• Problem requirements: Each line from the one containing "What is the bounding box of the eyeglasses" through the last line of the records below is to be set down exactly; the rest stays out.
* * * * * * *
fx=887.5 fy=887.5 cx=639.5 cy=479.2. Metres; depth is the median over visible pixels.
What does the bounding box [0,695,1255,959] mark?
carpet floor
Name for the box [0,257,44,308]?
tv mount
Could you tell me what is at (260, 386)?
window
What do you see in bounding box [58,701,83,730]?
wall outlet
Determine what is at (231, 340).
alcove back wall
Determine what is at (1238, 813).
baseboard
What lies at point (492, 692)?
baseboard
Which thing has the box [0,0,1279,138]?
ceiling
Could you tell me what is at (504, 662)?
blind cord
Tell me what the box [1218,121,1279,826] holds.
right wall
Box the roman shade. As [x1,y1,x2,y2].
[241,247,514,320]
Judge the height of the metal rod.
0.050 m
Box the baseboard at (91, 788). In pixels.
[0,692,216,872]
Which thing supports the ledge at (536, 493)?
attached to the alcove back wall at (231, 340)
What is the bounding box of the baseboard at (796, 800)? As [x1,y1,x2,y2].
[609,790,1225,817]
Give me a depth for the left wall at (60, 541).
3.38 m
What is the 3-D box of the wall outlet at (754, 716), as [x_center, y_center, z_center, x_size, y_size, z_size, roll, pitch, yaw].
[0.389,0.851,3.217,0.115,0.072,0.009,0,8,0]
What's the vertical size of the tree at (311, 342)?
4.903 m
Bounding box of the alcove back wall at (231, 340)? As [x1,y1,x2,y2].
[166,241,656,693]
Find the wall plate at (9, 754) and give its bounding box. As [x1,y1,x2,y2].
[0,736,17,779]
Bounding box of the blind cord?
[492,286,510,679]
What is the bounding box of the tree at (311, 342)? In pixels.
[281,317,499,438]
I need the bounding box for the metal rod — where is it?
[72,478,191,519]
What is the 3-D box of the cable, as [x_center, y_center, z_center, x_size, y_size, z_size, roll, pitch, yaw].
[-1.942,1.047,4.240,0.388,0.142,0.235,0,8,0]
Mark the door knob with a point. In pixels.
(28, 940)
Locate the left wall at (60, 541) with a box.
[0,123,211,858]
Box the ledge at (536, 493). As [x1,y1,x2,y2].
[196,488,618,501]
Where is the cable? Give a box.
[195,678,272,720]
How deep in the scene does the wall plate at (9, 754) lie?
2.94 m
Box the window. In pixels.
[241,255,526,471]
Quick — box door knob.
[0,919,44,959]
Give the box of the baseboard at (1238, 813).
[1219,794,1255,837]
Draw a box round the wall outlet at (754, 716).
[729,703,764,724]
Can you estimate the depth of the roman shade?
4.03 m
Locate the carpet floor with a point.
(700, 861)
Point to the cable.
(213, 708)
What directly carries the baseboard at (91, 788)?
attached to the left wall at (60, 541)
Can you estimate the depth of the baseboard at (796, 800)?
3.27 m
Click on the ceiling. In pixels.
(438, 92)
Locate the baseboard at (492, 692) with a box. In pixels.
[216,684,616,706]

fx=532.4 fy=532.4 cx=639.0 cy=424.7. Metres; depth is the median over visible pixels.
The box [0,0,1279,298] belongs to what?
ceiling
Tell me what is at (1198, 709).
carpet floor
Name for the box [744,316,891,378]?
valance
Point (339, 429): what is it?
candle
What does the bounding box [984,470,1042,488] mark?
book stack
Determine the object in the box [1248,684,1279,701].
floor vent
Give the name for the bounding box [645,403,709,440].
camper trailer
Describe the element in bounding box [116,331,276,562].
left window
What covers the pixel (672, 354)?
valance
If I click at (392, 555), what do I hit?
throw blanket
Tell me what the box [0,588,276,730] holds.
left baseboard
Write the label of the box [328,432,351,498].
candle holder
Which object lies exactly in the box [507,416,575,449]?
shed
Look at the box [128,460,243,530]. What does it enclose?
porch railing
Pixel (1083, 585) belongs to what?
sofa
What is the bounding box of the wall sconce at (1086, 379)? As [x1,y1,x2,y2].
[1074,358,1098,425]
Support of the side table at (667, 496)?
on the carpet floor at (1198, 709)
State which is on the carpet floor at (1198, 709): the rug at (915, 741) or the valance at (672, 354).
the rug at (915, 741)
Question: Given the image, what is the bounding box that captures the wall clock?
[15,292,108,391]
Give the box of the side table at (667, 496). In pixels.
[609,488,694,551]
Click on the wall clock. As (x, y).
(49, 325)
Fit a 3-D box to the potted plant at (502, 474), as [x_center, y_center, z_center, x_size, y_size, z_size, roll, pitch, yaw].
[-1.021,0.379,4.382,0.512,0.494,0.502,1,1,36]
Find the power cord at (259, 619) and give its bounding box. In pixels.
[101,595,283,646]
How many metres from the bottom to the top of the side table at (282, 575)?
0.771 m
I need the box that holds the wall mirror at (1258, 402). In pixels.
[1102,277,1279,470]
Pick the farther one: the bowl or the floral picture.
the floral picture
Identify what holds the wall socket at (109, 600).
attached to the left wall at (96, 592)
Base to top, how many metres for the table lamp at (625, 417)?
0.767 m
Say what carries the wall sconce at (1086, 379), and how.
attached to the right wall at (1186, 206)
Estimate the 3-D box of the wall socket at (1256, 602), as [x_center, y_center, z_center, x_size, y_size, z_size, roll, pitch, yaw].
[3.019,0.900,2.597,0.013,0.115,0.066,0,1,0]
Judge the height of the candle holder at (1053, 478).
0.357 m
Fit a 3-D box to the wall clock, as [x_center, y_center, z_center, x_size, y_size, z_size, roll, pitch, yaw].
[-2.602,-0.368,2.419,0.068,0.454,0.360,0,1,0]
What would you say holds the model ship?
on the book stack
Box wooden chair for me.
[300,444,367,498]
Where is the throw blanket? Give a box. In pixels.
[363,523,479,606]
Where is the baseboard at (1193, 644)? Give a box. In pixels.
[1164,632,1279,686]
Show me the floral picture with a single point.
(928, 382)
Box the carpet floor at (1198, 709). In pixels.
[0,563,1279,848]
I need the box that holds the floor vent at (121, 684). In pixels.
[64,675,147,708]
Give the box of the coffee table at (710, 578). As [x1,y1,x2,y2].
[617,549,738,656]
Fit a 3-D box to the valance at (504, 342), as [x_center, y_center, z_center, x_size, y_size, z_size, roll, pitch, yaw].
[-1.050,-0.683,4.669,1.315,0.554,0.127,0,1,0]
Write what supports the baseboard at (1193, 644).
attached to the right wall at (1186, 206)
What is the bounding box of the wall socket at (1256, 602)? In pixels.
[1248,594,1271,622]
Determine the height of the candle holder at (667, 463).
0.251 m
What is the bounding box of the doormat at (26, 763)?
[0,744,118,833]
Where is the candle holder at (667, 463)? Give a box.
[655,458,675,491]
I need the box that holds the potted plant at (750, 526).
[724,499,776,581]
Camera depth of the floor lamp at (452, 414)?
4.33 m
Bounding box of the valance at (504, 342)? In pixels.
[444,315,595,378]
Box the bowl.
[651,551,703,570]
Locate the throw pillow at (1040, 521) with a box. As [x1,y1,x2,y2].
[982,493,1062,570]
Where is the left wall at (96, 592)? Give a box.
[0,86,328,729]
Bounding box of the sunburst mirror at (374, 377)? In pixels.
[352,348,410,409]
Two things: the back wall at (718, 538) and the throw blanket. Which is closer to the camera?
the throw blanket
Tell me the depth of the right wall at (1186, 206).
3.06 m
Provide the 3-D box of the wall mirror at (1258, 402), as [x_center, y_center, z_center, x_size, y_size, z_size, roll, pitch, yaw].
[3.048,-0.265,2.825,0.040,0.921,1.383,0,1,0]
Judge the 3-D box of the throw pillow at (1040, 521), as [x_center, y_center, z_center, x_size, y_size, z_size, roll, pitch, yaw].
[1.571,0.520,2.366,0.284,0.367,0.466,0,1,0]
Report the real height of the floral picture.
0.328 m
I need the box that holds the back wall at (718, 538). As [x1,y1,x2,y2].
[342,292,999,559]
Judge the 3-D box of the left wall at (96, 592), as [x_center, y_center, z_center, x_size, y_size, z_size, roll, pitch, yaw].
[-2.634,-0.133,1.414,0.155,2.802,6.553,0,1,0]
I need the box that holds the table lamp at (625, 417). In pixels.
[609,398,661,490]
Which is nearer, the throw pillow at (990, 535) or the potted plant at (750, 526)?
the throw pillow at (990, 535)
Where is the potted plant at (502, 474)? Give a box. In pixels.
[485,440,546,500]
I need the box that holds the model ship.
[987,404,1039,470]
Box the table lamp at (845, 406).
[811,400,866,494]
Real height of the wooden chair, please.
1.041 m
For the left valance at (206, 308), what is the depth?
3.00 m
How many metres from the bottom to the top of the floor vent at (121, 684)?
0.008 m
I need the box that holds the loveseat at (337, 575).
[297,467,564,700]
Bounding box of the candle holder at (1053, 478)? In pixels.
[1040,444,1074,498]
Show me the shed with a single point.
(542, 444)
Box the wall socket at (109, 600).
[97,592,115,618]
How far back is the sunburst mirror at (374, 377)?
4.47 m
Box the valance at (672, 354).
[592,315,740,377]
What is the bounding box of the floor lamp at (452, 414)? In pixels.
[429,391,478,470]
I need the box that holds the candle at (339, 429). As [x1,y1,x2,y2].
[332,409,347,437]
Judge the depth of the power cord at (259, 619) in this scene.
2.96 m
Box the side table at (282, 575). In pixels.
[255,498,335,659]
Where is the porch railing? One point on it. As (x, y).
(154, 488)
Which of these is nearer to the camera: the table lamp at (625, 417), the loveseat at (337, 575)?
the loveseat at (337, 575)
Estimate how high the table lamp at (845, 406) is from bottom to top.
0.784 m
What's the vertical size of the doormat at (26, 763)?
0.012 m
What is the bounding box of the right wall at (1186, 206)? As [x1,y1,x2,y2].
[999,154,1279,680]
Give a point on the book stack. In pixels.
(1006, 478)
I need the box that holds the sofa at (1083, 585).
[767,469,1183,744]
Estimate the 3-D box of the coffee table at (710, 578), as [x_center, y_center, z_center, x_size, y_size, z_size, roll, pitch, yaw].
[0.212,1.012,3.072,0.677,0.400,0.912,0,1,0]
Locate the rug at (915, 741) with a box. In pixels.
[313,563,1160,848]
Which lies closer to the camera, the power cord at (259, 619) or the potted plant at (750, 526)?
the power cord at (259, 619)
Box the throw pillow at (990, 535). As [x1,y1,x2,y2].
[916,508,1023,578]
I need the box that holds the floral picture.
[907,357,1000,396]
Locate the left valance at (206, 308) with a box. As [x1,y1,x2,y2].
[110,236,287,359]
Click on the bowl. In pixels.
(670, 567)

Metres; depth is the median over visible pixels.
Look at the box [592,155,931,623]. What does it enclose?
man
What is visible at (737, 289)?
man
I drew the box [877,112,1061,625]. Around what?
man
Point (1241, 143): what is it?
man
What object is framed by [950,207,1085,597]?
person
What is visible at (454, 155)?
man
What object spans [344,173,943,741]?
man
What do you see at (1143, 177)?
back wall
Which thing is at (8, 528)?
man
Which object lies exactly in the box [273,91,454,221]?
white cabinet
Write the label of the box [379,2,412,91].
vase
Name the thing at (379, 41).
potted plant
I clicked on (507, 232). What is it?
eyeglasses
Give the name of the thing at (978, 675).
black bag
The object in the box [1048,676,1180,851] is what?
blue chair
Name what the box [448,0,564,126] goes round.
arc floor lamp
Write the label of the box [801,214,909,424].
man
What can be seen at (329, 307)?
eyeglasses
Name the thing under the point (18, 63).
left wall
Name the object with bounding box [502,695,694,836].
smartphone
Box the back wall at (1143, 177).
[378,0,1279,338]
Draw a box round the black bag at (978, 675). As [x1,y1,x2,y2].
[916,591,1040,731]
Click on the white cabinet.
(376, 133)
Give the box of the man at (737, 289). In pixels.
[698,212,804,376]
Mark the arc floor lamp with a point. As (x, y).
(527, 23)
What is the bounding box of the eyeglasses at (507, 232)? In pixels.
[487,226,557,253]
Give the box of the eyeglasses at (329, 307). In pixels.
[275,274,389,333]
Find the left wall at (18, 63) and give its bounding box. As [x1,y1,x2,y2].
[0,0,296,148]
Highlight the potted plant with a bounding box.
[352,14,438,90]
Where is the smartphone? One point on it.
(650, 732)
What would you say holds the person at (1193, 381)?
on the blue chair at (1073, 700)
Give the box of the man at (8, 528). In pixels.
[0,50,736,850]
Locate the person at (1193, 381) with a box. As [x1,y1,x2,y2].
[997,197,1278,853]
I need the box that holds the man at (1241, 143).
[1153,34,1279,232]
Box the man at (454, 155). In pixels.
* * * * * * *
• Expected output:
What is the bounding box of the eyeglasses at (507, 232)? In pixels.
[487,226,557,253]
Give the box of the eyeglasses at (329, 307). In pixels.
[275,274,389,333]
Find the left wall at (18, 63) and give its bounding box. As [x1,y1,x2,y2].
[0,0,296,148]
Highlight the potted plant with a bounding box.
[352,14,438,90]
Where is the smartphone? One point on it.
(650, 732)
What would you say holds the person at (1193, 381)?
on the blue chair at (1073, 700)
Give the box of the man at (8, 528). In pixels.
[0,50,736,850]
Locate the person at (1193, 381) with a box. As [x1,y1,x2,y2].
[997,197,1278,853]
I need the box that holds the man at (1241, 143).
[1153,34,1279,232]
Box the man at (454, 155). In pixels.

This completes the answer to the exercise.